§ YOUR TASK: Reproduce the rows from the very first line up to and including the line that contains "President Cohen. What".
***** DATA FOR REVIEW *****
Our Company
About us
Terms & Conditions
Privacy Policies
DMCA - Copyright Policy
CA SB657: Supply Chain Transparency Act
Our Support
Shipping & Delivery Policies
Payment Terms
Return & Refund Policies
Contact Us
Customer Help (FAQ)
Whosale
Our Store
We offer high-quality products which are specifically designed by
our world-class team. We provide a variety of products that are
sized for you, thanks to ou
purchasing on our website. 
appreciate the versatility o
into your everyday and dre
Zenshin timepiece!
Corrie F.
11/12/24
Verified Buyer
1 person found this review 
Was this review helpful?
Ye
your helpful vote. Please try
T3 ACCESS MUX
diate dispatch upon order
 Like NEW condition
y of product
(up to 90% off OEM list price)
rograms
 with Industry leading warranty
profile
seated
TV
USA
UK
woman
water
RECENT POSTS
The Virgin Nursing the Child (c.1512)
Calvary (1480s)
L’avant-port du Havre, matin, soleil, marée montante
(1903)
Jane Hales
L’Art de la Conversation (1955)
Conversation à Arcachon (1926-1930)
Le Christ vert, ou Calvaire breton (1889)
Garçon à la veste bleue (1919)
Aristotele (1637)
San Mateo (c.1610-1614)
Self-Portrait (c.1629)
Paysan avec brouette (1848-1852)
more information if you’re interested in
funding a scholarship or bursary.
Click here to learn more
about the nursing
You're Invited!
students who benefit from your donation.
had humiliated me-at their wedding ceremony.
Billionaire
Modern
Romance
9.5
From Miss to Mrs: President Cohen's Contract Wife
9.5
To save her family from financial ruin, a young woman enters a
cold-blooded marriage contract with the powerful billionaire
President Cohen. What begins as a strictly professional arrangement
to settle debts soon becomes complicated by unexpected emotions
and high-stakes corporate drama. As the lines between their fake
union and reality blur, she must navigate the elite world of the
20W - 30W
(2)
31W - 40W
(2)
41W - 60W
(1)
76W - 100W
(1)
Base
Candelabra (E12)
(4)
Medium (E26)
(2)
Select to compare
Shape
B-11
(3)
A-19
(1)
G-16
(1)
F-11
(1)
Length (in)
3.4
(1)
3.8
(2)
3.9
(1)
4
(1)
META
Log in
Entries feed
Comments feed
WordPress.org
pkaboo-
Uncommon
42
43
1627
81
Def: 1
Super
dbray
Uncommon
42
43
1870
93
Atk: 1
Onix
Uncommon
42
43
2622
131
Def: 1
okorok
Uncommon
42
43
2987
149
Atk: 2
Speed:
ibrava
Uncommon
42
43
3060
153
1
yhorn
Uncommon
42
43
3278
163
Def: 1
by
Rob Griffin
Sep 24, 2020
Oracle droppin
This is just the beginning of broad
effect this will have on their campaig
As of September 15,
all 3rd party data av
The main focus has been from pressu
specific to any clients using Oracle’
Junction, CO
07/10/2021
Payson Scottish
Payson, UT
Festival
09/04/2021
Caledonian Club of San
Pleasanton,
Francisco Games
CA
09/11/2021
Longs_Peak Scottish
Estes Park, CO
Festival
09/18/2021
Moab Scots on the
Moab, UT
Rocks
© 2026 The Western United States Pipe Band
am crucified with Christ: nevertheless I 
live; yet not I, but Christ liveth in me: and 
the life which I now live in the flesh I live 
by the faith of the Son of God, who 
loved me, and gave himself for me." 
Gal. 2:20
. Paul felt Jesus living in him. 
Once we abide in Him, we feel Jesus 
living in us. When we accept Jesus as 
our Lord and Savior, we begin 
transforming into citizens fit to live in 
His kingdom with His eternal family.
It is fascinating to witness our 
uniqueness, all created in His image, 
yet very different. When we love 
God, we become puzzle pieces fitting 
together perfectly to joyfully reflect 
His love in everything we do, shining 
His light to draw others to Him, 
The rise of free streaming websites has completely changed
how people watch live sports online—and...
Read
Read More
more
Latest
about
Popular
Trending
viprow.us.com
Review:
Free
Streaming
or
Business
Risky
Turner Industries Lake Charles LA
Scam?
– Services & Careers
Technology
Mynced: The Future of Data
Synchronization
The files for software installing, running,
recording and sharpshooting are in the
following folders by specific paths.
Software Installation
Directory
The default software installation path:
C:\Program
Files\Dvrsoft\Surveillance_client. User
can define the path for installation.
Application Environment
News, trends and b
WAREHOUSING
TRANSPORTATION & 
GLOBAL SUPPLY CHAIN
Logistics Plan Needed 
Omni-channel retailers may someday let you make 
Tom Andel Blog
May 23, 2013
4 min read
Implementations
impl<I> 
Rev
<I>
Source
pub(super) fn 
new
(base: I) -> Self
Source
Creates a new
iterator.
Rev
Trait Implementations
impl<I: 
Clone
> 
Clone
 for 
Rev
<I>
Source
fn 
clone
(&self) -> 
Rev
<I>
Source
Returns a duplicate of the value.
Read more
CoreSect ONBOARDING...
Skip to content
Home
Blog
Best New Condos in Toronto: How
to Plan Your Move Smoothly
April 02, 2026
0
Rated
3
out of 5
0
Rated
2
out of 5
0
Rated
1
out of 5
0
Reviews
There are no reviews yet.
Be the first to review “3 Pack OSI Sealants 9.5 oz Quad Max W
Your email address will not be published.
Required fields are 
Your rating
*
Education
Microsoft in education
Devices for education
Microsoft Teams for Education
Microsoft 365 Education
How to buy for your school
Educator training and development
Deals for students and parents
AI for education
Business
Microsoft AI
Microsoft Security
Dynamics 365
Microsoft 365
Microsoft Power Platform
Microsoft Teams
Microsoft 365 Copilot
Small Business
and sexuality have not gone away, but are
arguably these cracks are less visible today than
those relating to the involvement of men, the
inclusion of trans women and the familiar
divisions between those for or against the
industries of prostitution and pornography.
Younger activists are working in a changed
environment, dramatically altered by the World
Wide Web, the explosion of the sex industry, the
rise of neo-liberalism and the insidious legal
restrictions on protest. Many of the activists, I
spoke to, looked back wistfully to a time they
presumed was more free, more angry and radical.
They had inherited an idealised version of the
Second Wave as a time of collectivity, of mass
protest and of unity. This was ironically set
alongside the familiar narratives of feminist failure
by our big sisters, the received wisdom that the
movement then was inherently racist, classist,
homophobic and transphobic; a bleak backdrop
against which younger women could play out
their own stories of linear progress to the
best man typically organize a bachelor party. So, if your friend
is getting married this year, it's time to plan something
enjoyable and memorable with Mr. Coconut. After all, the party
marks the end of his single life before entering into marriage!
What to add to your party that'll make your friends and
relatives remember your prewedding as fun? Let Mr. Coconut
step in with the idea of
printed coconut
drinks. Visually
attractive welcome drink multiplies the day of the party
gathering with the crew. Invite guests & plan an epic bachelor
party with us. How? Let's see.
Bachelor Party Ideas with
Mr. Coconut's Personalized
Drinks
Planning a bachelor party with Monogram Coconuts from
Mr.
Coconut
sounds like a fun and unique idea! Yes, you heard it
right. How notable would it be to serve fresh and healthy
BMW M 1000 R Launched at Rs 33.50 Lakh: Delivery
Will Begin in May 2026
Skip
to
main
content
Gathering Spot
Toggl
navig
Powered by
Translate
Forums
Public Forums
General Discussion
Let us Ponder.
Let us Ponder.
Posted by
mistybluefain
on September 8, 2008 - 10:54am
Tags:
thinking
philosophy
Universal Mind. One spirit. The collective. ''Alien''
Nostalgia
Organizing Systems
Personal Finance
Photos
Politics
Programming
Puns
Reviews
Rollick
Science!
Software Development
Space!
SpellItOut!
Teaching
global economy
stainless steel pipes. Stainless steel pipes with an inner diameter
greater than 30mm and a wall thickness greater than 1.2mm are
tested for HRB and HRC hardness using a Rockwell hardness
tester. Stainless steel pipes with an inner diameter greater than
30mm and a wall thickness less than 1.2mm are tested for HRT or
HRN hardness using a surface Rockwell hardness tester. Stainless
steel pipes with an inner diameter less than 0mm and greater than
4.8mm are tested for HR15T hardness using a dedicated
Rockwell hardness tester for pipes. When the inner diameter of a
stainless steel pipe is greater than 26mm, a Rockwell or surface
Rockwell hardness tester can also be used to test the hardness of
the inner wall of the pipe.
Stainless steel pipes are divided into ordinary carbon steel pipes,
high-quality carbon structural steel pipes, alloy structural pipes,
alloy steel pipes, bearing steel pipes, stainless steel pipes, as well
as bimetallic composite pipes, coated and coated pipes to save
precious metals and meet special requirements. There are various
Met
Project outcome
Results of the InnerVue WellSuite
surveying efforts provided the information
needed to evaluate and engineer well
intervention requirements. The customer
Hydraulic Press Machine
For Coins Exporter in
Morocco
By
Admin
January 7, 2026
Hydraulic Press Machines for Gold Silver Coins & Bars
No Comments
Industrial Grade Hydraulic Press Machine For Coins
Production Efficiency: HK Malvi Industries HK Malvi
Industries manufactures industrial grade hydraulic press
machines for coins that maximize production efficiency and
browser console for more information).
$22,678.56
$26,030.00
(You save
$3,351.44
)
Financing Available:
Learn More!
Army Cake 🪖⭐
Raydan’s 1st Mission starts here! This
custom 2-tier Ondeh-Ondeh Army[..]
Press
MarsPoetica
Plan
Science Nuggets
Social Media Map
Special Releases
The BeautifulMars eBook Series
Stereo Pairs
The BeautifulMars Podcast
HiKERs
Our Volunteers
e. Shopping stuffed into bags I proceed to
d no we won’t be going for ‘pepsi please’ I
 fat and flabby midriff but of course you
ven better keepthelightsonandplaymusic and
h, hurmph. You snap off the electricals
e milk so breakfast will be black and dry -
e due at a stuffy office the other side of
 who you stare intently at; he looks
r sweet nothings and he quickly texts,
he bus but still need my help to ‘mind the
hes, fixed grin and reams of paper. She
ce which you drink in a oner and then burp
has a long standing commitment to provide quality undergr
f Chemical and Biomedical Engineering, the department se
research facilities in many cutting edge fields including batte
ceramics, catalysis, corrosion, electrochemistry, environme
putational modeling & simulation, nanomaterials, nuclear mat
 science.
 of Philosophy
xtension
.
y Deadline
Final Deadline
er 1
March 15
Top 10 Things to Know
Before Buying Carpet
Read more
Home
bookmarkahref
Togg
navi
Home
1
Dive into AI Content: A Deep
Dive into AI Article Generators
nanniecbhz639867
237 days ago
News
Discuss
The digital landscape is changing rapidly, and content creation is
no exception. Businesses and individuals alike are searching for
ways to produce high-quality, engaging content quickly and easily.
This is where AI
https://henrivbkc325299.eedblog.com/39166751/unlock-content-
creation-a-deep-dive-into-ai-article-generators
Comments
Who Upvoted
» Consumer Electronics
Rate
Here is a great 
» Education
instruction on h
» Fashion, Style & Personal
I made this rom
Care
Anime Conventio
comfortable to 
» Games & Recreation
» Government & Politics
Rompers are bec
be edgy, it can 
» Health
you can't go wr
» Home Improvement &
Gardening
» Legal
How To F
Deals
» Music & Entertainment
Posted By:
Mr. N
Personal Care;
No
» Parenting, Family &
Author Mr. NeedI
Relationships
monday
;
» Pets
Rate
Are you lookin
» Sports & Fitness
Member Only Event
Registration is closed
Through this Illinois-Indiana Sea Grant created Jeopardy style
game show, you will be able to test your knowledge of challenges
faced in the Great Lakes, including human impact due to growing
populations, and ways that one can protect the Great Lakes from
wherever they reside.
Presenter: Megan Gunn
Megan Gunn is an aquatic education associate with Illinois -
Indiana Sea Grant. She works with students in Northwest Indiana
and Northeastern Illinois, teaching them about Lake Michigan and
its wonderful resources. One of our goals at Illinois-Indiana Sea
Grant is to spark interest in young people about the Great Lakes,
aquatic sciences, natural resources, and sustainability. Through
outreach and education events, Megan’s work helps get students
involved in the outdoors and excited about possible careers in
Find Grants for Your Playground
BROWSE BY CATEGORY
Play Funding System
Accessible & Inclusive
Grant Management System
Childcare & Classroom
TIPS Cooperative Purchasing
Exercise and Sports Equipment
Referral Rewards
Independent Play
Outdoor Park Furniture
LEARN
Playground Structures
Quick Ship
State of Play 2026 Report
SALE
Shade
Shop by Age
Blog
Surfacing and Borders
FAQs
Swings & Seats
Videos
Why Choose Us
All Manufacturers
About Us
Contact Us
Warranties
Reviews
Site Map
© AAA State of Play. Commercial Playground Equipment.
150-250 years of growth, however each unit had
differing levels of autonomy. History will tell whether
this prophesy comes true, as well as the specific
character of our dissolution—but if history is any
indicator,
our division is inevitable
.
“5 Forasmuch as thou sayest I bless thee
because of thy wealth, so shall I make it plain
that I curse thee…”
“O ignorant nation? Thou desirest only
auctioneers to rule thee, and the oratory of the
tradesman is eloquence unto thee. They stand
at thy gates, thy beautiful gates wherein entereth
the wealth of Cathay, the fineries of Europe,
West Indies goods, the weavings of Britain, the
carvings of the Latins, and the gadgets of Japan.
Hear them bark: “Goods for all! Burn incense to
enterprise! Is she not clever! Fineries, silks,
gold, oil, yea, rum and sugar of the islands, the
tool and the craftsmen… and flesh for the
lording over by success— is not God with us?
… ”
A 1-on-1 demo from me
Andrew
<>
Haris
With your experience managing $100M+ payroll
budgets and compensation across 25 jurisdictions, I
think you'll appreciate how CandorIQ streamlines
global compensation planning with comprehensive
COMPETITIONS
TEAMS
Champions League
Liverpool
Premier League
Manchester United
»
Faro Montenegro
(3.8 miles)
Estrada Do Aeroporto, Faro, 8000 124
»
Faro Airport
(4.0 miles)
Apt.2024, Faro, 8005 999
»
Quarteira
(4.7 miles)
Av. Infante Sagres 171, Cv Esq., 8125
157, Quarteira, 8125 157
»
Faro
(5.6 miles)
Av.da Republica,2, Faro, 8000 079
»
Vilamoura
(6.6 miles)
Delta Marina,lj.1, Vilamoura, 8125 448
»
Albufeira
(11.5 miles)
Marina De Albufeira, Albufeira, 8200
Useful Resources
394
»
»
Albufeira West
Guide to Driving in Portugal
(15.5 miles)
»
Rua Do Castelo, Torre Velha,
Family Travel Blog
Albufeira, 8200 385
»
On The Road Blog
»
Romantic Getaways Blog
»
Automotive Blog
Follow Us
*****
§ SOLUTION BELOW:
Our Company
About us
Terms & Conditions
Privacy Policies
DMCA - Copyright Policy
CA SB657: Supply Chain Transparency Act
Our Support
Shipping & Delivery Policies
Payment Terms
Return & Refund Policies
Contact Us
Customer Help (FAQ)
Whosale
Our Store
We offer high-quality products which are specifically designed by
our world-class team. We provide a variety of products that are
sized for you, thanks to ou
purchasing on our website. 
appreciate the versatility o
into your everyday and dre
Zenshin timepiece!
Corrie F.
11/12/24
Verified Buyer
1 person found this review 
Was this review helpful?
Ye
your helpful vote. Please try
T3 ACCESS MUX
diate dispatch upon order
 Like NEW condition
y of product
(up to 90% off OEM list price)
rograms
 with Industry leading warranty
profile
seated
TV
USA
UK
woman
water
RECENT POSTS
The Virgin Nursing the Child (c.1512)
Calvary (1480s)
L’avant-port du Havre, matin, soleil, marée montante
(1903)
Jane Hales
L’Art de la Conversation (1955)
Conversation à Arcachon (1926-1930)
Le Christ vert, ou Calvaire breton (1889)
Garçon à la veste bleue (1919)
Aristotele (1637)
San Mateo (c.1610-1614)
Self-Portrait (c.1629)
Paysan avec brouette (1848-1852)
more information if you’re interested in
funding a scholarship or bursary.
Click here to learn more
about the nursing
You're Invited!
students who benefit from your donation.
had humiliated me-at their wedding ceremony.
Billionaire
Modern
Romance
9.5
From Miss to Mrs: President Cohen's Contract Wife
9.5
To save her family from financial ruin, a young woman enters a
cold-blooded marriage contract with the powerful billionaire
President Cohen. What begins as a strictly professional arrangement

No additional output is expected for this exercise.